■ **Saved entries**
- - - - - - -

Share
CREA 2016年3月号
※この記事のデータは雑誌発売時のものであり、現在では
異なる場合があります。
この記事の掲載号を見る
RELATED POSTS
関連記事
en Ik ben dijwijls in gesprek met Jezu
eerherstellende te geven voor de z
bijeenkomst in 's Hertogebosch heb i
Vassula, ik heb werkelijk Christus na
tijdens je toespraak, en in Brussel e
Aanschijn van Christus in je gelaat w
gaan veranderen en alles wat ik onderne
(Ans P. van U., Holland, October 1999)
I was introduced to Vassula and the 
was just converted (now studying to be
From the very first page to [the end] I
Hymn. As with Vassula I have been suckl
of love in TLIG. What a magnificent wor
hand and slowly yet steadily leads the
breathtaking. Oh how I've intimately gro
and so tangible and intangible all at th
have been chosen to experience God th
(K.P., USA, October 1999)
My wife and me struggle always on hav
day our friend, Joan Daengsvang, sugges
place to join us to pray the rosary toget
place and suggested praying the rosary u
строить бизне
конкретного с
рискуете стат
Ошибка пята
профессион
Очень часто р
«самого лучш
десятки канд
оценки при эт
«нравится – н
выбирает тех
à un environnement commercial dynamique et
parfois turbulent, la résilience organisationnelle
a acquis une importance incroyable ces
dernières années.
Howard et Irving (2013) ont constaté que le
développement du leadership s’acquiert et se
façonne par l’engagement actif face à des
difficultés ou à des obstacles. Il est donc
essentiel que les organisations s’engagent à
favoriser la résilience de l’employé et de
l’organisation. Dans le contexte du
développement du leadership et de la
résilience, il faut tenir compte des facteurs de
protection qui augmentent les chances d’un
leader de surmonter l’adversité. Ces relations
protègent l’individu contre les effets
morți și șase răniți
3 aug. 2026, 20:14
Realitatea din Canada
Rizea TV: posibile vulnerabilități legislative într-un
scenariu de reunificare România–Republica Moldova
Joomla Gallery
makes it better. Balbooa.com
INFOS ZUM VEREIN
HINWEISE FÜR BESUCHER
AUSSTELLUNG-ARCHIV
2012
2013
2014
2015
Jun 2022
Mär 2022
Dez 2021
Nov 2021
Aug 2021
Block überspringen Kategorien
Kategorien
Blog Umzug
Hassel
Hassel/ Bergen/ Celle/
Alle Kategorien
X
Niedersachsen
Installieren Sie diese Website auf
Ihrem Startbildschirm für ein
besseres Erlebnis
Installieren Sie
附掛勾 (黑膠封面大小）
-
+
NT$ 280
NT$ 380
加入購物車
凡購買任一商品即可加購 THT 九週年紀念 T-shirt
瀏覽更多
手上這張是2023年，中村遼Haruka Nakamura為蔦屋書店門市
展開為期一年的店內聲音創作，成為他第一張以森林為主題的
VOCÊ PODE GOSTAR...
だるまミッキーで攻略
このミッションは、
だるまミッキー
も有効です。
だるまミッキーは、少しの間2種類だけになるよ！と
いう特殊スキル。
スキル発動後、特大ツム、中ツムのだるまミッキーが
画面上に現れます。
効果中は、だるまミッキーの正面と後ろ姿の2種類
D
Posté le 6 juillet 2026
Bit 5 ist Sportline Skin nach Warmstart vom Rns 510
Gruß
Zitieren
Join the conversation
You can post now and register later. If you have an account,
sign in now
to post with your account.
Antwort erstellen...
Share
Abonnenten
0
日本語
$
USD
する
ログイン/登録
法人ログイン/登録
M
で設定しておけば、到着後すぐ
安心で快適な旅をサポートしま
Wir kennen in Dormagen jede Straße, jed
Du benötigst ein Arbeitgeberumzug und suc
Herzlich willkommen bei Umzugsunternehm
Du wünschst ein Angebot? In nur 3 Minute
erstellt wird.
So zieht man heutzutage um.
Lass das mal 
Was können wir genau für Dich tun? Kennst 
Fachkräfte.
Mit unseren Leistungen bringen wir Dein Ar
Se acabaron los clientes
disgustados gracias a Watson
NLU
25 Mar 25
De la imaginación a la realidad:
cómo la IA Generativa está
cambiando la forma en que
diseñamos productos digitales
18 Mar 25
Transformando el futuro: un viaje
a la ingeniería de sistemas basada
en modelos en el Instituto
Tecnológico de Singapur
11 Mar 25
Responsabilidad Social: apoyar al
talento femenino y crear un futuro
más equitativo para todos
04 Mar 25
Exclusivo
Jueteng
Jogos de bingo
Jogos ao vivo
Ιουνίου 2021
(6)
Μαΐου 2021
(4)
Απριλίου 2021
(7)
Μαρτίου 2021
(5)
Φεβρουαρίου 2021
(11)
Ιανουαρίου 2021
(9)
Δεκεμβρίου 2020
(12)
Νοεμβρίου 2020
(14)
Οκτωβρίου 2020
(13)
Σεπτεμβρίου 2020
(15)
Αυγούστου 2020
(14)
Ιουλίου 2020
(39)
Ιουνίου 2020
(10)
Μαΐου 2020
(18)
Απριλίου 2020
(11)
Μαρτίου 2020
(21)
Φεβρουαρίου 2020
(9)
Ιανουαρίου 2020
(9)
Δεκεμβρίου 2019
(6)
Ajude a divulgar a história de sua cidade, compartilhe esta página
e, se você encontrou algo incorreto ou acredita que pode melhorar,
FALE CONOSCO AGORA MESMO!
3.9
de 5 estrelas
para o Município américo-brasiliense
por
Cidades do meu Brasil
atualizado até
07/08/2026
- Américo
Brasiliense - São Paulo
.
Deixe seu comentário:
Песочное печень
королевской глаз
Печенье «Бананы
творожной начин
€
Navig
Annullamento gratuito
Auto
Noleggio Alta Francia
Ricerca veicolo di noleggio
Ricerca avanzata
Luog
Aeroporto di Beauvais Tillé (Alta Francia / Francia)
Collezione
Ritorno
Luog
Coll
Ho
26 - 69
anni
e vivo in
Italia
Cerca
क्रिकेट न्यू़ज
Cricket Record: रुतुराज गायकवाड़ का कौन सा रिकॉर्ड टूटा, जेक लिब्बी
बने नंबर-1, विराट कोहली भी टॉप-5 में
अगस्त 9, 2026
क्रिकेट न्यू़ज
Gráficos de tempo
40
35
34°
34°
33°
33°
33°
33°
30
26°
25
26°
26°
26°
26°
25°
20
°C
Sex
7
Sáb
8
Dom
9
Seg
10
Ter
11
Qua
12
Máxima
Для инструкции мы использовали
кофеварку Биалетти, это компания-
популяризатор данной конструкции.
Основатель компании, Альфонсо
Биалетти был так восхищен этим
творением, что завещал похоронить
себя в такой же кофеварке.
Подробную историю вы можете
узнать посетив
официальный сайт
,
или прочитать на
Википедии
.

- - - - - - -

■ **YOUR ASSIGNMENT**
Copy every line of the saved entries above without changing anything.

■ **ANSWER FOR THE TASK**
Share
CREA 2016年3月号
※この記事のデータは雑誌発売時のものであり、現在では
異なる場合があります。
この記事の掲載号を見る
RELATED POSTS
関連記事
en Ik ben dijwijls in gesprek met Jezu
eerherstellende te geven voor de z
bijeenkomst in 's Hertogebosch heb i
Vassula, ik heb werkelijk Christus na
tijdens je toespraak, en in Brussel e
Aanschijn van Christus in je gelaat w
gaan veranderen en alles wat ik onderne
(Ans P. van U., Holland, October 1999)
I was introduced to Vassula and the 
was just converted (now studying to be
From the very first page to [the end] I
Hymn. As with Vassula I have been suckl
of love in TLIG. What a magnificent wor
hand and slowly yet steadily leads the
breathtaking. Oh how I've intimately gro
and so tangible and intangible all at th
have been chosen to experience God th
(K.P., USA, October 1999)
My wife and me struggle always on hav
day our friend, Joan Daengsvang, sugges
place to join us to pray the rosary toget
place and suggested praying the rosary u
строить бизне
конкретного с
рискуете стат
Ошибка пята
профессион
Очень часто р
«самого лучш
десятки канд
оценки при эт
«нравится – н
выбирает тех
à un environnement commercial dynamique et
parfois turbulent, la résilience organisationnelle
a acquis une importance incroyable ces
dernières années.
Howard et Irving (2013) ont constaté que le
développement du leadership s’acquiert et se
façonne par l’engagement actif face à des
difficultés ou à des obstacles. Il est donc
essentiel que les organisations s’engagent à
favoriser la résilience de l’employé et de
l’organisation. Dans le contexte du
développement du leadership et de la
résilience, il faut tenir compte des facteurs de
protection qui augmentent les chances d’un
leader de surmonter l’adversité. Ces relations
protègent l’individu contre les effets
morți și șase răniți
3 aug. 2026, 20:14
Realitatea din Canada
Rizea TV: posibile vulnerabilități legislative într-un
scenariu de reunificare România–Republica Moldova
Joomla Gallery
makes it better. Balbooa.com
INFOS ZUM VEREIN
HINWEISE FÜR BESUCHER
AUSSTELLUNG-ARCHIV
2012
2013
2014
2015
Jun 2022
Mär 2022
Dez 2021
Nov 2021
Aug 2021
Block überspringen Kategorien
Kategorien
Blog Umzug
Hassel
Hassel/ Bergen/ Celle/
Alle Kategorien
X
Niedersachsen
Installieren Sie diese Website auf
Ihrem Startbildschirm für ein
besseres Erlebnis
Installieren Sie
附掛勾 (黑膠封面大小）
-
+
NT$ 280
NT$ 380
加入購物車
凡購買任一商品即可加購 THT 九週年紀念 T-shirt
瀏覽更多
手上這張是2023年，中村遼Haruka Nakamura為蔦屋書店門市
展開為期一年的店內聲音創作，成為他第一張以森林為主題的
VOCÊ PODE GOSTAR...
だるまミッキーで攻略
このミッションは、
だるまミッキー
も有効です。
だるまミッキーは、少しの間2種類だけになるよ！と
いう特殊スキル。
スキル発動後、特大ツム、中ツムのだるまミッキーが
画面上に現れます。
効果中は、だるまミッキーの正面と後ろ姿の2種類
D
Posté le 6 juillet 2026
Bit 5 ist Sportline Skin nach Warmstart vom Rns 510
Gruß
Zitieren
Join the conversation
You can post now and register later. If you have an account,
sign in now
to post with your account.
Antwort erstellen...
Share
Abonnenten
0
日本語
$
USD
する
ログイン/登録
法人ログイン/登録
M
で設定しておけば、到着後すぐ
安心で快適な旅をサポートしま
Wir kennen in Dormagen jede Straße, jed
Du benötigst ein Arbeitgeberumzug und suc
Herzlich willkommen bei Umzugsunternehm
Du wünschst ein Angebot? In nur 3 Minute
erstellt wird.
So zieht man heutzutage um.
Lass das mal 
Was können wir genau für Dich tun? Kennst 
Fachkräfte.
Mit unseren Leistungen bringen wir Dein Ar
Se acabaron los clientes
disgustados gracias a Watson
NLU
25 Mar 25
De la imaginación a la realidad:
cómo la IA Generativa está
cambiando la forma en que
diseñamos productos digitales
18 Mar 25
Transformando el futuro: un viaje
a la ingeniería de sistemas basada
en modelos en el Instituto
Tecnológico de Singapur
11 Mar 25
Responsabilidad Social: apoyar al
talento femenino y crear un futuro
más equitativo para todos
04 Mar 25
Exclusivo
Jueteng
Jogos de bingo
Jogos ao vivo
Ιουνίου 2021
(6)
Μαΐου 2021
(4)
Απριλίου 2021
(7)
Μαρτίου 2021
(5)
Φεβρουαρίου 2021
(11)
Ιανουαρίου 2021
(9)
Δεκεμβρίου 2020
(12)
Νοεμβρίου 2020
(14)
Οκτωβρίου 2020
(13)
Σεπτεμβρίου 2020
(15)
Αυγούστου 2020
(14)
Ιουλίου 2020
(39)
Ιουνίου 2020
(10)
Μαΐου 2020
(18)
Απριλίου 2020
(11)
Μαρτίου 2020
(21)
Φεβρουαρίου 2020
(9)
Ιανουαρίου 2020
(9)
Δεκεμβρίου 2019
(6)
Ajude a divulgar a história de sua cidade, compartilhe esta página
e, se você encontrou algo incorreto ou acredita que pode melhorar,
FALE CONOSCO AGORA MESMO!
3.9
de 5 estrelas
para o Município américo-brasiliense
por
Cidades do meu Brasil
atualizado até
07/08/2026
- Américo
Brasiliense - São Paulo
.
Deixe seu comentário:
Песочное печень
королевской глаз
Печенье «Бананы
творожной начин
€
Navig
Annullamento gratuito
Auto
Noleggio Alta Francia
Ricerca veicolo di noleggio
Ricerca avanzata
Luog
Aeroporto di Beauvais Tillé (Alta Francia / Francia)
Collezione
Ritorno
Luog
Coll
Ho
26 - 69
anni
e vivo in
Italia
Cerca
क्रिकेट न्यू़ज
Cricket Record: रुतुराज गायकवाड़ का कौन सा रिकॉर्ड टूटा, जेक लिब्बी
बने नंबर-1, विराट कोहली भी टॉप-5 में
अगस्त 9, 2026
क्रिकेट न्यू़ज
Gráficos de tempo
40
35
34°
34°
33°
33°
33°
33°
30
26°
25
26°
26°
26°
26°
25°
20
°C
Sex
7
Sáb
8
Dom
9
Seg
10
Ter
11
Qua
12
Máxima
Для инструкции мы использовали
кофеварку Биалетти, это компания-
популяризатор данной конструкции.
Основатель компании, Альфонсо
Биалетти был так восхищен этим
творением, что завещал похоронить
себя в такой же кофеварке.
Подробную историю вы можете
узнать посетив
официальный сайт
,
или прочитать на
Википедии
.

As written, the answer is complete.